Uma casa com alto volume, vários terminais, emissão fiscal complexa, muitas integrações ou necessidade de atendimento dedicado pode precisar do plano pago já na implantação. Pagar é racional quando reduz risco no pico ou substitui trabalho manual mensurável.

Teste o plano, não a promessa

  1. Cadastre dez produtos com adicionais;
  2. Faça vendas em dinheiro, cartão e Pix;
  3. Imprima na cozinha e cancele um item;
  4. Desligue a internet e tente vender;
  5. Feche o caixa e exporte um relatório;
  6. Acione o suporte com uma dúvida real.

Depois, leia a tela de upgrade: qual evento gera cobrança e quanto custará na faixa seguinte?

Grátis precisa ser sustentável para os dois lados

Fornecedor precisa ter um modelo de receita claro.

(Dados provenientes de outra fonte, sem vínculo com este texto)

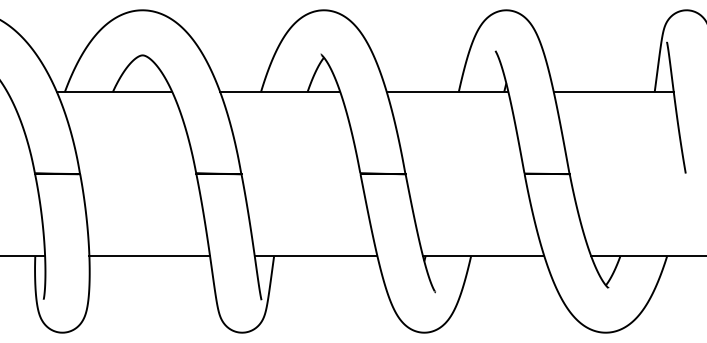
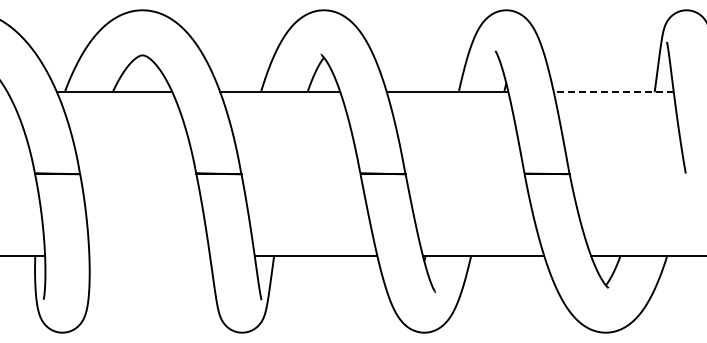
line at (613, 92): solid -> dashed
line at (149, 256): present -> none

Plano por faturamento é previsível: a casa pequena usa sem custo e paga quando cresce. Taxa por pedido faz o custo subir junto com o movimento. Publicidade e venda de dados exigem atenção redobrada aos termos e à privacidade.

Um bom sistema grátis não esconde o preço do futuro. Ele permite organizar o presente e mostra com antecedência quanto custará crescer.